Inter-state co-operation has long been held back by local squabbles, concerns over federal over-reach and the legacy of the 2000 Californian energy crisis, however the political desire for increased renewable penetration is beginning to overcome these barriers. Grid integration would in theory allow a portfolio effect to smooth the renewable intermittency across these states, avoiding the need for any individual state to over-build either wind or solar plants to meet peak demand.
In particular, by allowing surplus Californian renewable generation to be delivered into neighbouring states, those states would be able to reserve their hydro resources for times when it is needed in California.
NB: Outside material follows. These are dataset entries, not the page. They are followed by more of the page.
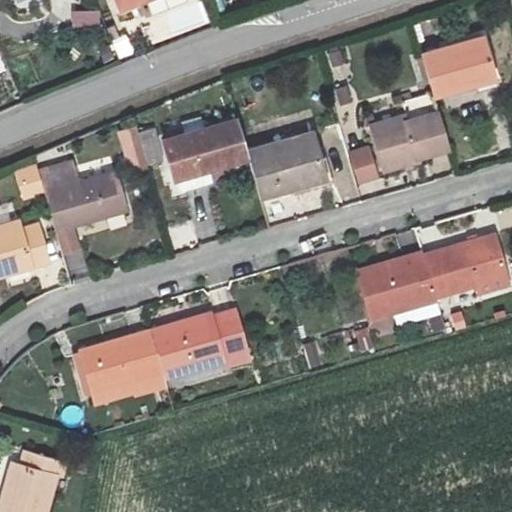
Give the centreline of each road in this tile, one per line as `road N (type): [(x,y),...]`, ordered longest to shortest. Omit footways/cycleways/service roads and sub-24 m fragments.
road 1 (residential): [(0,338),(72,296),(511,171)]
road 2 (unclassified): [(0,139),(372,0)]
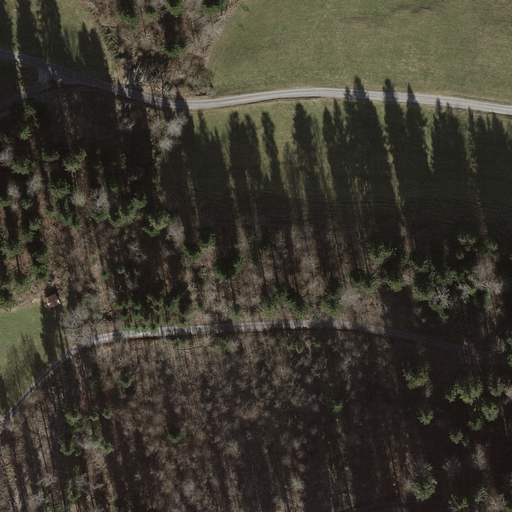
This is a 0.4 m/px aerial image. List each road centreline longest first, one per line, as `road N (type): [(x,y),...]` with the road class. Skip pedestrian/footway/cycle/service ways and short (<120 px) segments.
road 1 (track): [(511,361),(362,325),(129,327),(66,348),(0,428)]
road 2 (tertiary): [(511,113),(299,94),(184,108),(0,52)]
road 3 (track): [(484,511),(429,500),(357,511)]
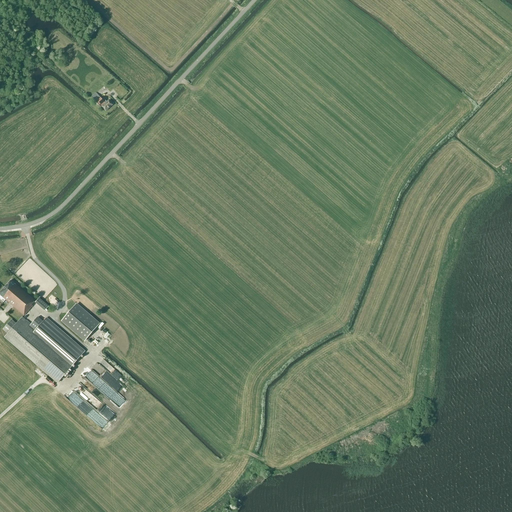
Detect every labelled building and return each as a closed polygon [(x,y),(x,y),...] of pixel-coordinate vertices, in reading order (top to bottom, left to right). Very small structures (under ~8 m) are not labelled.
[(106,86),(100,88),(103,94),(109,92),(106,86)] [(102,100),(98,95),(96,93),(91,97),(94,99),(102,108),(103,107),(106,111),(112,104),(108,100),(106,101),(104,98),(102,100)] [(27,312),(32,307),(33,306),(32,305),(35,301),(11,280),(0,292),(0,304),(19,321),(16,324),(15,323),(14,323),(13,322),(12,322),(11,322),(10,323),(9,323),(8,323),(8,324),(7,324),(7,325),(6,326),(6,327),(6,328),(6,329),(6,330),(6,331),(6,332),(7,332),(7,333),(8,333),(5,337),(44,370),(58,383),(85,351),(71,339),(46,318),(36,329),(26,320),(26,321),(22,318),(27,312)] [(49,306),(39,298),(35,303),(45,311),(49,306)] [(84,341),(100,323),(76,303),(61,321),(84,341)] [(119,390),(123,385),(119,381),(115,386),(119,390)] [(77,407),(93,420),(99,413),(95,409),(93,410),(91,412),(89,411),(87,411),(85,409),(85,405),(86,403),(85,402),(82,405),(81,404),(80,402),(77,402),(77,407)]
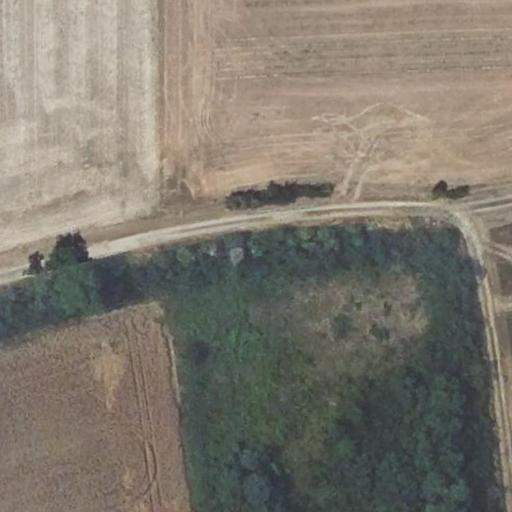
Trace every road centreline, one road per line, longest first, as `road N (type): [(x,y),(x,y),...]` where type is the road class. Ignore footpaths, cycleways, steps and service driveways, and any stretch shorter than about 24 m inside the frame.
road 1 (track): [(0,281),(126,245),(259,223),(511,200)]
road 2 (track): [(463,209),(511,502)]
If these actions are planned in advance the hydro curtailment could be managed to avoid harmful impacts on habitats.
According to Jim Caldwell, senior technical consultant for the Centre for Energy Efficiency and Renewable Technologies, a regulatory “work-around,” could allow Northwest hydro to replace fossil fuels in California’s peak demand energy mix:
“California would use the Pacific Northwest like a giant battery. It would not be frictionless, but it is manageable if they plan in advance…..we think we can get 80% or more of the benefit that we could from a regional market.”
A longer-term solution would be the construction of more transmission capacity and the integration of regional grids so that high output of any type can be moved to wherever power is needed.
Technology and policy innovation both needed to stabilise the market
Along with the New York regulators, the Californian ISO, has legislated to incentivise utilities to move away from a centralised model to a more distributed system. Under a pilot scheme, utilities are earning incentive payments for replacing centralised projects with distributed energy resources. This initiative is supported by the relatively high penetration of smart meters in the state which is capable of providing a large amount of granular consumption data. Further regulatory change will be needed to deliver a smooth transition to an electricity system dominated by renewable energy, including integration with neighbouring electricity systems.
At the same time, Californian utilities are pioneering a number of innovative storage schemes such as PG&E’s collaboration with BMW to use grid-connected electric vehicles for load smoothing, backed by a stand-alone storage facility comprised of re-purposed EV batteries. PG&E also has a 20 MW flywheel storage pilot with Amber Kinetics to explore use of flywheels for grid stabilisation, and the California Public Utilities Commission approved 100 MW of energy storage projects for both Southern California Edison and also San Diego Gas & Electric following the closure of a large natural gas reservoir due to a major leak, including a 20 MW battery storage facility in Ontario, California, built by Tesla.
The Californian electricity market provides a number of interesting lessons for policymakers elsewhere. The 2000 electricity crisis illustrates the dangers of retail price caps, while the problems with high prices, renewable curtailment, and blackout risks indicate the challenges imposed by ramping up renewable generation without addressing the associated challenges of grid stability and transmission capacity. The pursuit of renewable generation to the exclusion of all else can be costly in more than just financial terms.